Se é verdade que, nas últimas semanas, houve quem perdesse muito dinheiro na bolsa de Xangai, não se deve esquecer que provavelmente ganharam muito mais durante os meses anteriores. Quem tenha comprado as acções até Março, não está ainda a perder dinheiro e até há analistas que defendem que o mercado estava a precisar de um período de correcção para depois reiniciar uma tendência de subida. Desde o início do ano a subida ainda é, neste momento, de 12,8%.

Sendo assim, o que fez Pequim intervir de forma tão agressiva, usando todos, e mais alguns, instrumentos possíveis?

Uma das explicações é o medo de que o fim da subida nas bolsas se torne na gota de água que faz transbordar o copo da insustentabilidade da explosão da economia chinesa.

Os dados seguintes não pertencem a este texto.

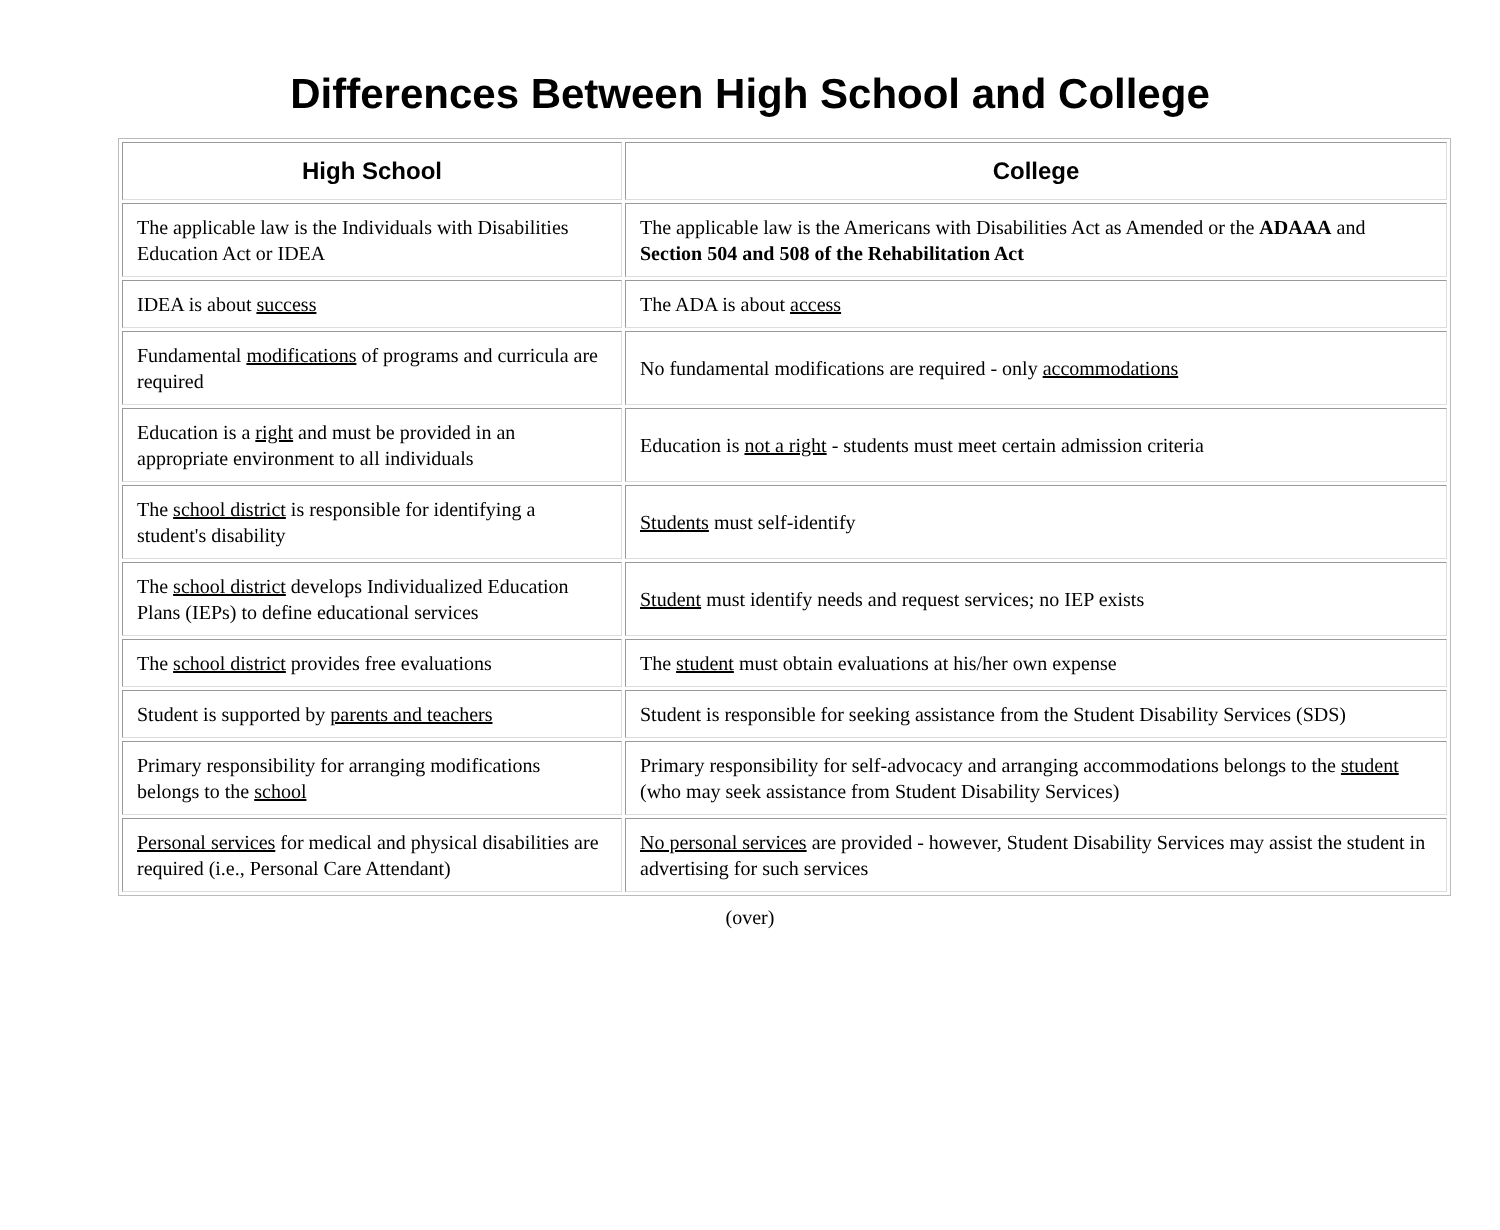Differences Between High School and College
| High School | College |
| --- | --- |
| The applicable law is the Individuals with Disabilities Education Act or IDEA | The applicable law is the Americans with Disabilities Act as Amended or the ADAAA and Section 504 and 508 of the Rehabilitation Act |
| IDEA is about success | The ADA is about access |
| Fundamental modifications of programs and curricula are required | No fundamental modifications are required - only accommodations |
| Education is a right and must be provided in an appropriate environment to all individuals | Education is not a right - students must meet certain admission criteria |
| The school district is responsible for identifying a student's disability | Students must self-identify |
| The school district develops Individualized Education Plans (IEPs) to define educational services | Student must identify needs and request services; no IEP exists |
| The school district provides free evaluations | The student must obtain evaluations at his/her own expense |
| Student is supported by parents and teachers | Student is responsible for seeking assistance from the Student Disability Services (SDS) |
| Primary responsibility for arranging modifications belongs to the school | Primary responsibility for self-advocacy and arranging accommodations belongs to the student (who may seek assistance from Student Disability Services) |
| Personal services for medical and physical disabilities are required (i.e., Personal Care Attendant) | No personal services are provided - however, Student Disability Services may assist the student in advertising for such services |
(over)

Depois de vários anos com taxas de crescimento acima dos 10%, a China caiu no último ano para crescimentos mais moderados, ligeiramente acima dos 7% que se diz serem necessários para assegurar a estabilidade no país.

As autoridades têm vindo a tentar passar de um modelo baseado nas exportações e no investimento público para outro que aposte num aumento do rendimento disponível dos chineses e do consumo.

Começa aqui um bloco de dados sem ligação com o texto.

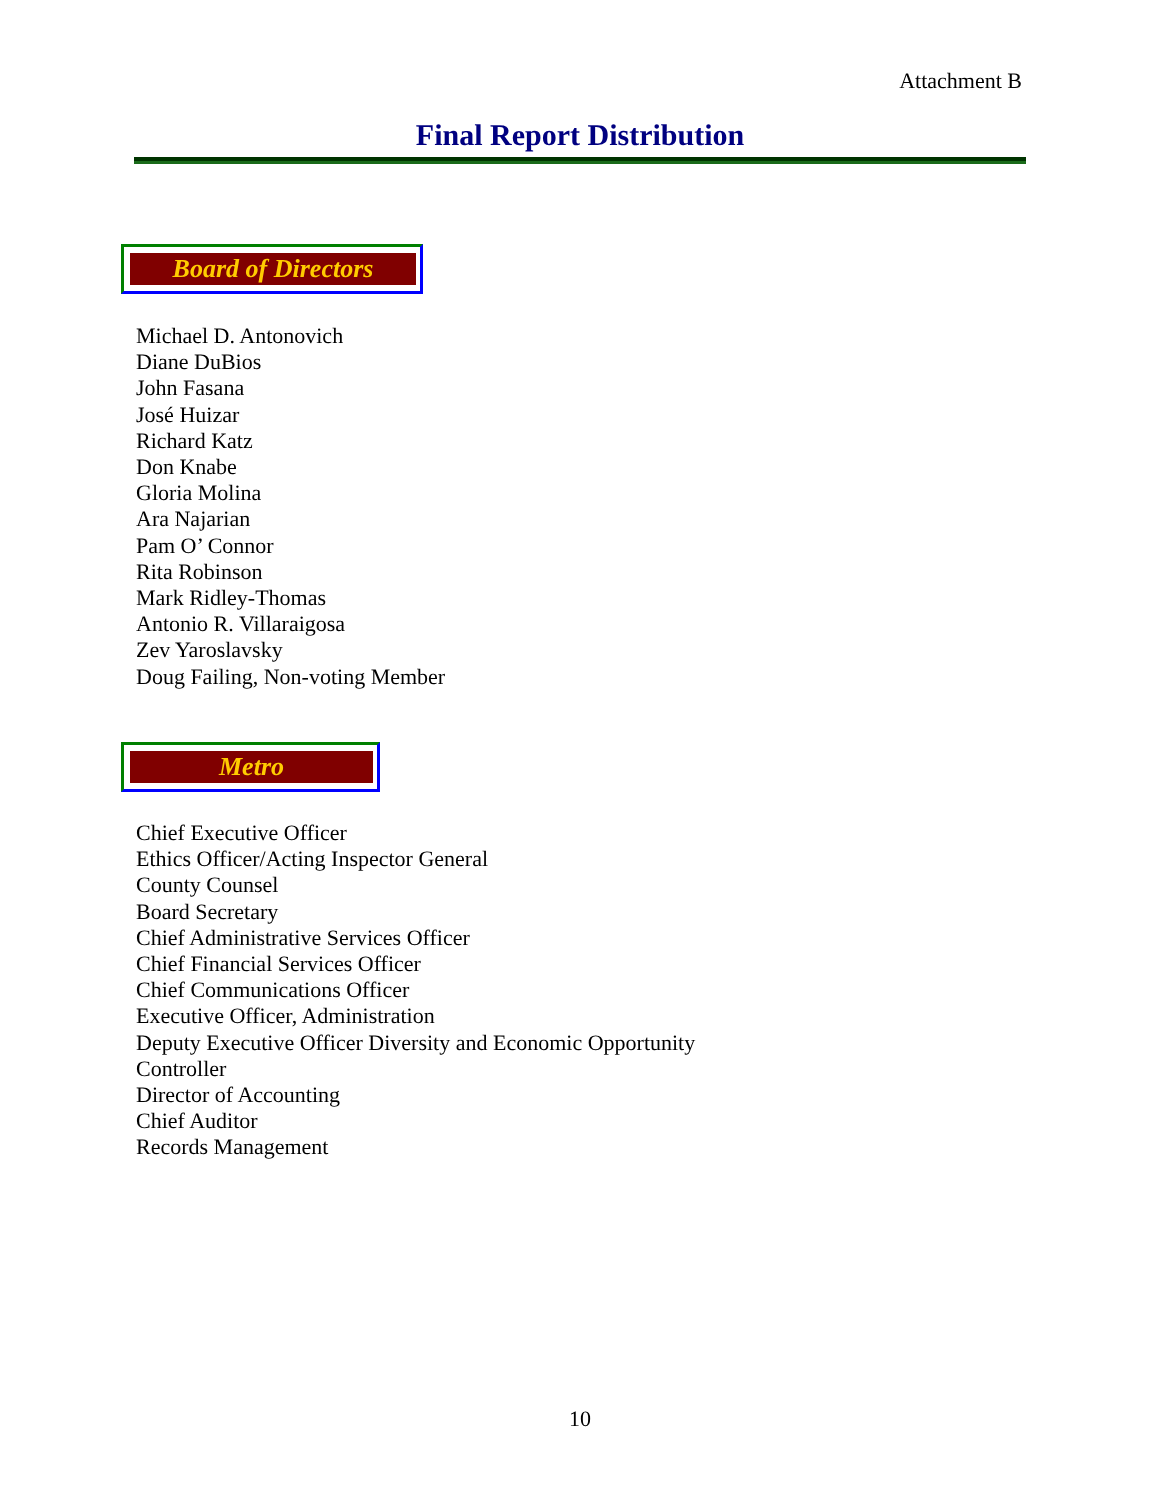Attachment B
Final Report Distribution
Board of Directors
Michael D. Antonovich
Diane DuBios
John Fasana
José Huizar
Richard Katz
Don Knabe
Gloria Molina
Ara Najarian
Pam O’ Connor
Rita Robinson
Mark Ridley-Thomas
Antonio R. Villaraigosa
Zev Yaroslavsky
Doug Failing, Non-voting Member
Metro
Chief Executive Officer
Ethics Officer/Acting Inspector General
County Counsel
Board Secretary
Chief Administrative Services Officer
Chief Financial Services Officer
Chief Communications Officer
Executive Officer, Administration
Deputy Executive Officer Diversity and Economic Opportunity
Controller
Director of Accounting
Chief Auditor
Records Management
10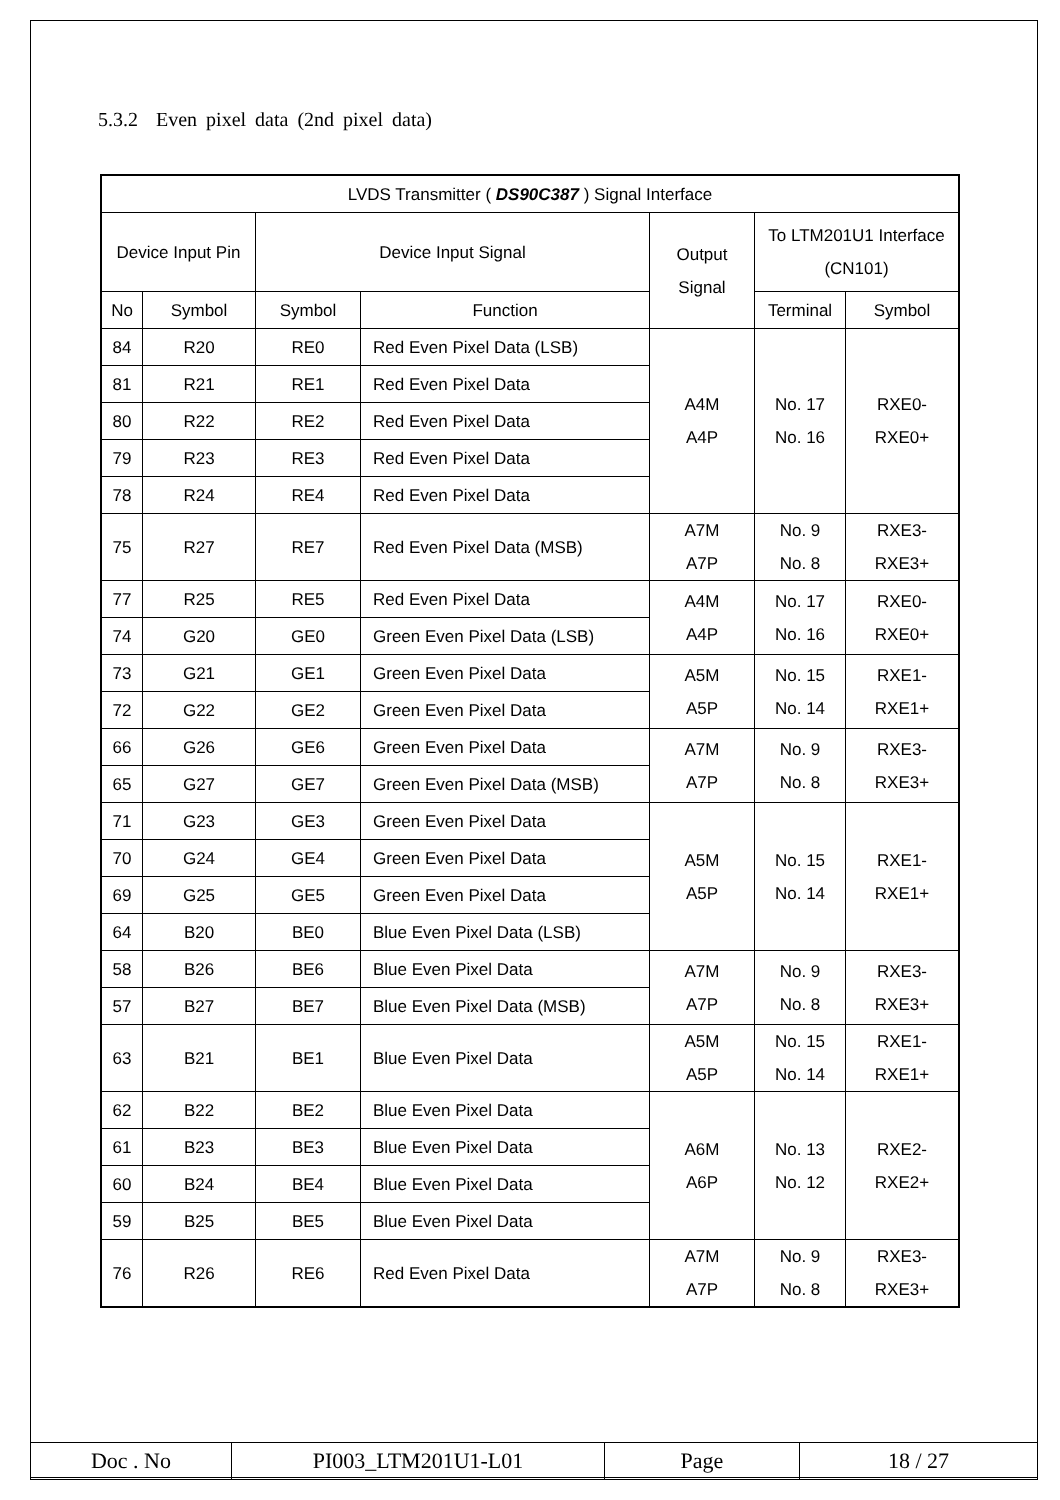5.3.2 Even pixel data (2nd pixel data)
| LVDS Transmitter ( DS90C387 ) Signal Interface | | | | | | |
| --- | --- | --- | --- | --- | --- | --- |
| Device Input Pin | | Device Input Signal | | Output Signal | To LTM201U1 Interface (CN101) | |
| No | Symbol | Symbol | Function | | Terminal | Symbol |
| 84 | R20 | RE0 | Red Even Pixel Data (LSB) | A4M A4P | No. 17 No. 16 | RXE0- RXE0+ |
| 81 | R21 | RE1 | Red Even Pixel Data | | | |
| 80 | R22 | RE2 | Red Even Pixel Data | | | |
| 79 | R23 | RE3 | Red Even Pixel Data | | | |
| 78 | R24 | RE4 | Red Even Pixel Data | | | |
| 75 | R27 | RE7 | Red Even Pixel Data (MSB) | A7M A7P | No. 9 No. 8 | RXE3- RXE3+ |
| 77 | R25 | RE5 | Red Even Pixel Data | A4M A4P | No. 17 No. 16 | RXE0- RXE0+ |
| 74 | G20 | GE0 | Green Even Pixel Data (LSB) | | | |
| 73 | G21 | GE1 | Green Even Pixel Data | A5M A5P | No. 15 No. 14 | RXE1- RXE1+ |
| 72 | G22 | GE2 | Green Even Pixel Data | | | |
| 66 | G26 | GE6 | Green Even Pixel Data | A7M A7P | No. 9 No. 8 | RXE3- RXE3+ |
| 65 | G27 | GE7 | Green Even Pixel Data (MSB) | | | |
| 71 | G23 | GE3 | Green Even Pixel Data | A5M A5P | No. 15 No. 14 | RXE1- RXE1+ |
| 70 | G24 | GE4 | Green Even Pixel Data | | | |
| 69 | G25 | GE5 | Green Even Pixel Data | | | |
| 64 | B20 | BE0 | Blue Even Pixel Data (LSB) | | | |
| 58 | B26 | BE6 | Blue Even Pixel Data | A7M A7P | No. 9 No. 8 | RXE3- RXE3+ |
| 57 | B27 | BE7 | Blue Even Pixel Data (MSB) | | | |
| 63 | B21 | BE1 | Blue Even Pixel Data | A5M A5P | No. 15 No. 14 | RXE1- RXE1+ |
| 62 | B22 | BE2 | Blue Even Pixel Data | A6M A6P | No. 13 No. 12 | RXE2- RXE2+ |
| 61 | B23 | BE3 | Blue Even Pixel Data | | | |
| 60 | B24 | BE4 | Blue Even Pixel Data | | | |
| 59 | B25 | BE5 | Blue Even Pixel Data | | | |
| 76 | R26 | RE6 | Red Even Pixel Data | A7M A7P | No. 9 No. 8 | RXE3- RXE3+ |
| Doc . No | PI003_LTM201U1-L01 | Page | 18 / 27 |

O mercado bolsista tem vindo a desempenhar um papel importante nessa estratégia. Depois de o mercado imobiliário ter deixado de crescer de forma exuberante, no último ano e meio a bolsa tornou-se para muitos chineses, da alta mas também da classe média, uma forma muito popular de aumentar o rendimento e, claro, o consumo.

As autoridades encorajaram esse entusiasmo com a bolsa. Nas publicações oficiais do Partido Comunista eram feitas previsões bastante optimistas sobre a evolução dos mercados e os principais meios de comunicação social davam uma grande importância às espantosas valorizações que estavam a ser conseguidas pela generalidade dos títulos.

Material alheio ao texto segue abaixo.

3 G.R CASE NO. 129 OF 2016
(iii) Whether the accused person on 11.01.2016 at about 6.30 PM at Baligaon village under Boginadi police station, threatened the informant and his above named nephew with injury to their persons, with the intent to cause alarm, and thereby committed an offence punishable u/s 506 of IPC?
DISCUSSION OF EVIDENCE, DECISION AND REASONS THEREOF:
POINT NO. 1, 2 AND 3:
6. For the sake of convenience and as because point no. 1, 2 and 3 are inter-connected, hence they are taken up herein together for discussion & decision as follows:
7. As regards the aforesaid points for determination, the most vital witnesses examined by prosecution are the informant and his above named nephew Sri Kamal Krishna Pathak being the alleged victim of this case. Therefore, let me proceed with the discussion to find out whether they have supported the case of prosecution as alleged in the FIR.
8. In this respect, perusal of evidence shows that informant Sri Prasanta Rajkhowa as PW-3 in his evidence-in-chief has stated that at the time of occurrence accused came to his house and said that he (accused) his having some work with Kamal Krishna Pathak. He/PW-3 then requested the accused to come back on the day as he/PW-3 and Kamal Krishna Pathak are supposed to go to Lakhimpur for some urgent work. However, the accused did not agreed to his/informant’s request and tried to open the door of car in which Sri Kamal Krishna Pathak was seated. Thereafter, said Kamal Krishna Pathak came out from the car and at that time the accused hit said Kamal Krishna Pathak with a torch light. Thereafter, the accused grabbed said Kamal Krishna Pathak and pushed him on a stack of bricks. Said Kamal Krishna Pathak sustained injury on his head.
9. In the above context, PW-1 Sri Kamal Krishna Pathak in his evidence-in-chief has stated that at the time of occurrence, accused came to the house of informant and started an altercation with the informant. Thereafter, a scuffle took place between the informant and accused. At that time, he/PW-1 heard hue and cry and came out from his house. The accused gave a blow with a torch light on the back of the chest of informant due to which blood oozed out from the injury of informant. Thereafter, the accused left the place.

Uma ideia muitas vezes difundida era a de que os bons resultados da bolsa eram o resultado das reformas implementadas com a liderança de Xi Jinping.

Isso pode explicar porque é que, agora, perante uma queda tão pronunciada, que pode afectar de forma significativa a nova classe média chinesa, o Governo de Pequim veja o insucesso na bolsas como um risco para a sua credibilidade. E algo que pode gerar um descontentamento social que os líderes chineses tentam a todo o custo evitar.

O problema para a elite política chinesa é que a estratégia de reformas, com incentivos ao desenvolvimento dos mercados de capitais pode agora ficar sob ameaça por causa destas últimas acções.

Por um lado, é verdade que, para alguns investidores, se pode criar a ideia de que o Governo nunca vai deixar cair as bolsas, numa versão chinesa da declaração de Draghi na Europa prometendo fazer “tudo o que for preciso” para salvar o euro. Mas por outro, as restrições feitas às vendas das acções e a aceitação da prática generalizada de suspensão dos títulos pode levar muitos investidores a pensarem duas vezes sobre se querem mesmo colocar o seu dinheiro na bolsa.

É por isso que, apesar da recuperação das duas últimas sessões, muitos duvidam que o optimismo volte novamente às acções, forçando as autoridades a intervirem nos mercados que tinham prometido libertar no novo modelo económico chinês.